The winds of change started blowing about 6 years ago, as the gap between my short range and long range vision started getting wider. My ophthalmologist couldn’t have been sweeter or more sensitive in gently discussing the “B” word (…bifocals) or the “P” word (…progressives) without ever shocking me into realizing that I wasn’t 21 anymore. She dropped hints and explained the options, never forcing the issue on me and she always concluded our little chat about the facts of life with, “You’ll know when it is a problem and you need that correction.”
Up until now, it really has not been a bother. If I wanted to read, or do something on the iPad or iPhone, I would usually just flip my glasses up on top of my head and do what I needed, and flip the glasses back down onto my nose when I was done.

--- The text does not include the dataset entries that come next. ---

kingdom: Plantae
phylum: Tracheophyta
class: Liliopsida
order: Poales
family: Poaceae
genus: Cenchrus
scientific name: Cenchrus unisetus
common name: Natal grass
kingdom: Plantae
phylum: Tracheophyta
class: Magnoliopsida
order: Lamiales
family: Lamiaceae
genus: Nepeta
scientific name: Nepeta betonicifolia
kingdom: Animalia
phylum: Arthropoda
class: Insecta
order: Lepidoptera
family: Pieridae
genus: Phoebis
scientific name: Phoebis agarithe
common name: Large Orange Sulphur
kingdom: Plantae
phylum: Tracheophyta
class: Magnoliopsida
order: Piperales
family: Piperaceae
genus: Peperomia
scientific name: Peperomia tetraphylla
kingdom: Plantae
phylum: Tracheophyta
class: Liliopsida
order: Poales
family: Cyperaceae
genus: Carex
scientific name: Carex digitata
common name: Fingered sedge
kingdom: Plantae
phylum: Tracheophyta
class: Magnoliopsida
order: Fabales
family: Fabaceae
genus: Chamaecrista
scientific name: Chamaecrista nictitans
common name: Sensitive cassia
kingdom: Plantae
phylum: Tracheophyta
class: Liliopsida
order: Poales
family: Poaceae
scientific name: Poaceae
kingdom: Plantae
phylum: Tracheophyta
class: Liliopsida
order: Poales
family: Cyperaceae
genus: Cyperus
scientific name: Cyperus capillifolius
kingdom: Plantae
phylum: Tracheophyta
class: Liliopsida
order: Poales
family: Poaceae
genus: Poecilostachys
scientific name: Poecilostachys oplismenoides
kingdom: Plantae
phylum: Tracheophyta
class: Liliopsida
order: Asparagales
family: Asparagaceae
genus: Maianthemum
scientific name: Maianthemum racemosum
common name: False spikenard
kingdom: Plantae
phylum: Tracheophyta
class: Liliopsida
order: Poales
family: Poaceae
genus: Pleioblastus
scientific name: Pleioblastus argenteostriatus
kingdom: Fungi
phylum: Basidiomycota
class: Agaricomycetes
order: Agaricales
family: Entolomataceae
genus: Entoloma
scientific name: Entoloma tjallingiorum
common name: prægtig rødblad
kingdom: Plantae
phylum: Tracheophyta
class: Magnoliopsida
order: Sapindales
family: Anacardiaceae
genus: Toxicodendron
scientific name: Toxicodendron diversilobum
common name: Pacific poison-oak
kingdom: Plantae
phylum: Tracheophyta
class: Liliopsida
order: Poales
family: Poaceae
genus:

Also, because the frames on my last few pair of glasses were a bit smaller, I got used to cheating a little and just looking down, below the frame. It worked, especially for quick little things like signing a document or looking at the time.
However, last year, when I switched to a more trendy style, a pair with a larger frame, I could not foresee the problems that would cause. With the larger frames, my cheating days were over. I simply could not see below them.
Also, I discovered that while wearing the larger frames, with the correction for nearsightedness, close items are now completely out of focus which is where the longer arms come in. To save time and irritation, instead of taking off my glasses, I find myself holding the document as far away as I can until it is in focus, which these days is about 6 inches farther than my arms will go.
I am sure that if there are hidden cameras watching me at the bank, there must be a security guard somewhere laughing their butt off at me, as I try to sign my name but slowly backing away from the table and signing with the pen dangling from the tips of my fingers.
The eye doctor suggested that there may come a day when the flipping glasses routine might become inconvenient or annoying. She was right. I am there!
My flipping glasses remind me of when I worked at “your friendly neighbourhood pharmacy” during my high school years. The mature women I worked with had the glasses choreography down to an art, as I marvelled at their beautifully seamless transitions as the glasses became part of the conversation. Taking off the glasses, holding them in one hand, leaning on the counter and staring you down spoke volumes. Holding the glasses with both hands and looking up in reflection was a staple for thinking through problems carefully. And always, stand back if their voices started raising and they took off their glasses and waved them emphatically.
Also, I vividly remember those jeweled chains they wore around their neck and the glasses would be conveniently dangling there for easy flipping back and forth. Beautiful and practical, who could ask for anything more? I sometimes wonder if there was a male equivalent I could try to introduce and “influence” it into mainstream fashion because it really is a genius idea for the frequent flippers like me.
However, I think the easier solution is to just accept the inevitable and find a time when the pace of life is a little more relaxed and deal with the adaptation phase of bifocals or progressives.
I am at the point of thinking that they are a rite of passage that go along with all I mentioned in my blog post “50 Great Things About Turning 50”. If bifocals or progressives are an easy solution to a simple (and naturally occurring) problem, why get caught up in the stigma?
I just hope that my usual rose-coloured glasses are available in bifocals and progressives.